Remove the search from the cloud and run a single server search
Add the Databus data bus to update the database, which is the core component of the distributed update, and any component needs to be databus
650) this.width=650; "src=" Http://www.jdon.com/artichect/images/linkedin.png "alt=" LinkedIn 2006 "height=" 460 "width = "648"/>
2008 Schema Changes
WebApp no longer does everything it does by itself, dividing the business logic into many parts and doing it through the server cluster.

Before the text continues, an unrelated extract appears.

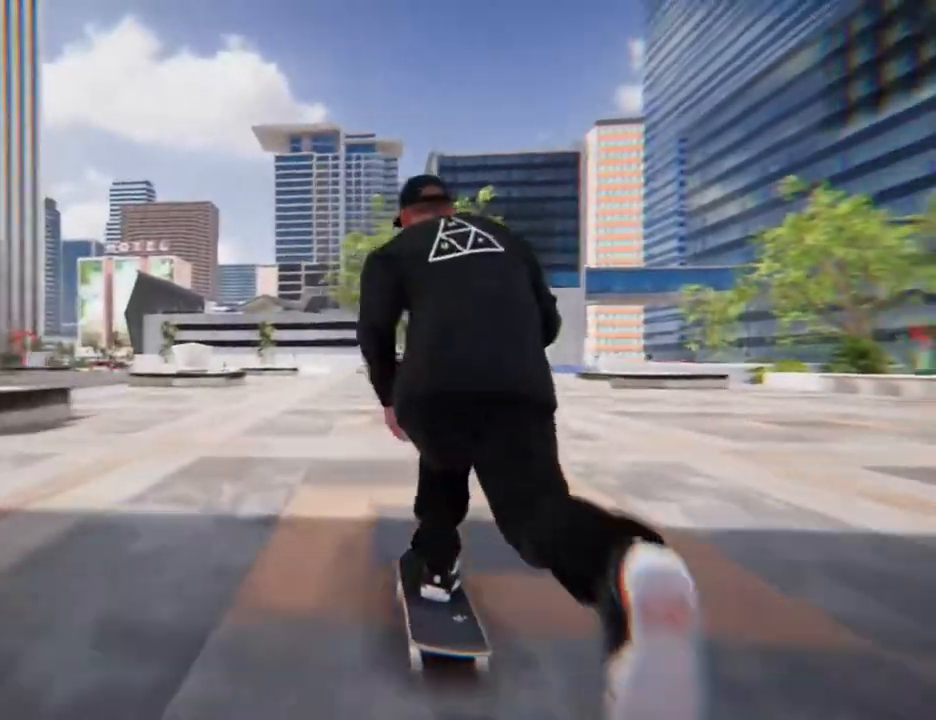
{"buttons": ["X"], "left_stick": "center", "right_stick": "center", "events": [[201, "DPAD_UP", "down"], [368, "DPAD_UP", "up"], [435, "X", "down"]]}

WebApp still provides the user interface to the user, however, through the server group to manage user data, groups and so on.
Each service has its own domain database.
The new architecture allows other apps to link to LinkedIn, such as the increased recruitment and advertising business.
650) this.width=650; "src=" Http://www.jdon.com/artichect/images/linkedin2008.png "alt=" linkedin2008 Year Architecture "height=" 424 "width=" 646 "/>
Linked Performance Index
LinkedIn Clusters: Web event tracking and online search
6 nodes, up to GB of data, clients
Mixed load (% Get,% Put)
Throughput throughput
1433 QPS (node)
4299 QPS (Cluster)
Latency delay
GET
Percentile 0.05 Ms
% percentile 36.07 ms
percentile 60.65 ms
PUT
Percentile 0.09 Ms
% percentile 0.41 Ms
percentile 1.22 ms
Cloud Cache
650) this.width=650; "src=" http://www.jdon.com/artichect/images/linkedincache.png "alt=" lined in cache "height=" 297 " Width= "308"/>
Cloud Cache Size
22M nodes, 120M edges
Requires 12GB RAM
40 instances to run in a production environment
Rebuilding a cloud from a hard drive takes 8 hours and starts booting.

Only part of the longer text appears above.